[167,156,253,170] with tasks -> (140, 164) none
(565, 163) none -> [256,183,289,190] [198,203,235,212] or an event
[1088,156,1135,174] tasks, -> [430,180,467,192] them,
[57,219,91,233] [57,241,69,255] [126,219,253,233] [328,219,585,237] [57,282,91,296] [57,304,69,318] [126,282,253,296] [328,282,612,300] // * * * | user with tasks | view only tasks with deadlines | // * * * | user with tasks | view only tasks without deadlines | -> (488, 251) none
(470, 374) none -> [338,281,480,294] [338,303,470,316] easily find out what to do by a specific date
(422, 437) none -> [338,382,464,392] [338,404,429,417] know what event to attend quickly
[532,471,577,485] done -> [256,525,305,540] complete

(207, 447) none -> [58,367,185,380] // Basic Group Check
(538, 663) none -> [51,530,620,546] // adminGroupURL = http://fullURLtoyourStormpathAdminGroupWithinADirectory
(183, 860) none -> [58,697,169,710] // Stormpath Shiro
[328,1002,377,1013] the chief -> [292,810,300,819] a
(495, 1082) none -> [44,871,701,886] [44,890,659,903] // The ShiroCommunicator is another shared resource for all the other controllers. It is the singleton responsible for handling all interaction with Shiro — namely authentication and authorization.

# # #

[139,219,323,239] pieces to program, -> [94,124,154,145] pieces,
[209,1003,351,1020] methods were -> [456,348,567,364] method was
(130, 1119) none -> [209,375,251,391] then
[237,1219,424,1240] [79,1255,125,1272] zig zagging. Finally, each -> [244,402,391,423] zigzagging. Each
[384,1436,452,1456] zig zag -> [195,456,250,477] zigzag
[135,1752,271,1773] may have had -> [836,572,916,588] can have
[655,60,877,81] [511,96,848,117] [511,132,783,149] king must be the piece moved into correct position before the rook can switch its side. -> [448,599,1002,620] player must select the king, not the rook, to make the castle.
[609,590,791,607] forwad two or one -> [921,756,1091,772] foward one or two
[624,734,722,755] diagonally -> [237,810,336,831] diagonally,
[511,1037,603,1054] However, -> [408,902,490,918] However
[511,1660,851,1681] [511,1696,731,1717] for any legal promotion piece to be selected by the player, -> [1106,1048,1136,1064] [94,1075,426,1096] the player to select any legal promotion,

# # #

→ **What you will do**:
Nothing but the lines above from the one containing "[167,156,253,170] with tasks" through the one containing "[1088,156,1135,174] tasks, ->" should appear in the answer, each repeated exactly.

→ **Answer space**:
[167,156,253,170] with tasks -> (140, 164) none
(565, 163) none -> [256,183,289,190] [198,203,235,212] or an event
[1088,156,1135,174] tasks, -> [430,180,467,192] them,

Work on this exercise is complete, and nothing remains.